- Born: 1953
- Died: 2018 (aged 64–65)
- Occupation: Historian

Academic background
- Alma mater: University of Oxford
- Doctoral advisor: Alan Bowman

Academic work
- Discipline: Ancient historian
- Sub-discipline: Ancient Egypt; Ptolemaic Egypt; Roman Egypt;
- Institutions: University of Newcastle University College London Birkbeck, University of London King's College London
- Main interests: Ancient Egypt;

= Jane Rowlandson =

British historian (1953 – 2018)

Jane Rowlandson (1953 – 2018) was a British ancient historian who specialised in the economic and social history of Egypt during the Greek and Roman periods. She was a lecturer in Ancient History at King's College, London for 16 years, retiring in 2005. In 1996 she published the influential book Landowners and Tenants in Roman Egypt.

== Academic career ==
Rowlandson was educated in the Girls' Division of Bolton School, an independent school in Bolton, Lancashire. In 1972, she began studying Literae Humaniores at St Hilda's College, Oxford. She began her doctoral research there, supervised by Alan Bowman, and gained her Doctor of Philosophy (DPhil) degree in 1983 after moving to The Queen's College, Oxford as a Research Fellow. Her doctoral thesis was titled "Landholding in the Oxyrhynchite nome, 30 B.C.-c. 300 A.D.".

From 1982 to 1984 she was Sir James Knott Research Fellow at Newcastle University. She held teaching posts at University College London and Birkbeck, University of London before moving to King's College London as lecturer in Ancient History in 1989. She taught at King's for 13 years, being promoted to Reader in 2003. Rowlandson suffered from rheumatoid arthritis, and she retired in 2005 because of ill health.

=== Research ===
Rowlandson's main area of research was the economic and social history of Greek and Roman Egypt. Her 1996 monograph, based on her doctoral work, is a monumental study of the documentary evidence for landownership in Roman Egypt and has been described as "indispensable" and "invaluable". The book was particularly important for demonstrating the existence of large numbers of female landowners. Building on this work, Rowlandson went on to conduct further research on the economic activities of women in Roman Egypt, publishing a number of articles as well as a sourcebook, which made the often difficult papyrological evidence readily accessible to students and general readers. In the years leading up to her death in 2018, Rowlandson remained an active researcher, working on two main projects: a study of the cultural history of Roman Egypt and a collection of sources on slavery in Egypt from Pharaonic to Arab times. The second of these was nearing completion, and may be published posthumously.
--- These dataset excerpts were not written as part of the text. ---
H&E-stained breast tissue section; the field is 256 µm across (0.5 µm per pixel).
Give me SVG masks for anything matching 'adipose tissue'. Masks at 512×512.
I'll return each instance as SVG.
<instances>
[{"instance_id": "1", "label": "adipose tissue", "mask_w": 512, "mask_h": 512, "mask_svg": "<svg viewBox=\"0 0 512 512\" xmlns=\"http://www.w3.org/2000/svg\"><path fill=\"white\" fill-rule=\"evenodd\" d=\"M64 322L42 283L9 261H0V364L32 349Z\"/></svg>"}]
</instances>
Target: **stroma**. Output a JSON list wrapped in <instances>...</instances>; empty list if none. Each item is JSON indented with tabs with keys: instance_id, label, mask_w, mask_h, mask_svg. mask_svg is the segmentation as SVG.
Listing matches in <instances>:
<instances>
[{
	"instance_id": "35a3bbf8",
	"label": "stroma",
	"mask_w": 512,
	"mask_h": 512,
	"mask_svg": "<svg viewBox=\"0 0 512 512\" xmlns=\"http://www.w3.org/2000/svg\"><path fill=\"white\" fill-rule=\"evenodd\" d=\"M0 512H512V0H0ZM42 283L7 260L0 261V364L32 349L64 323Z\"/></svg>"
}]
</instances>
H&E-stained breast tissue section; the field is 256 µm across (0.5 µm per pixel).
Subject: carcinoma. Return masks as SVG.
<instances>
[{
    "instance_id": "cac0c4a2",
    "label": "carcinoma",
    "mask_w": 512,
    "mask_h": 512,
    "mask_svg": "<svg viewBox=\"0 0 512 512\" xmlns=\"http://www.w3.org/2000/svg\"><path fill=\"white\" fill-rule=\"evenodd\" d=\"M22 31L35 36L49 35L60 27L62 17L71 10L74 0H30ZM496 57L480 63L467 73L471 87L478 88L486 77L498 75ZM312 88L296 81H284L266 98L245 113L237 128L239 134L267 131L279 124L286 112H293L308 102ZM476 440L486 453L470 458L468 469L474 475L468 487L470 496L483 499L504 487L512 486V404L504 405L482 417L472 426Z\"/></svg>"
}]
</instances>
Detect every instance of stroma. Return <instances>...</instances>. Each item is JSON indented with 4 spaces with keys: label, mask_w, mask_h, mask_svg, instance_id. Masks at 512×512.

== Selected publications ==
- Rowlandson, Jane. 1995. Beyond the polis: Women and economic opportunity in early Ptolemaic Egypt. In A. Powell (ed), The Greek world. London and New York: Routledge. 301–322.
- Rowlandson, Jane. 1996. Landowners and Tenants in Roman Egypt: The social relations of agriculture in the Oxyrhynchite nome. Oxford University Press
- Rowlandson, Jane. 1998. (ed) Women and Society in Greek and Roman Egypt: A Sourcebook. Cambridge University Press.
- Rowlandson, Jane and Takahashi, Ryosuke. 2009. Brother-Sister Marriage and Inheritance Strategies in Greco-Roman Egypt. Journal of Roman Studies 99: 104–139.
- Rowlandson, Jane. 2010. Administration and law: Graeco-Roman. In A. Lloyd (ed). A companion to ancient Egypt. Vol. 1. Blackwell Companions to the Ancient World 36. Chichester, UK, and Malden, MA: Wiley-Blackwell. 237–254.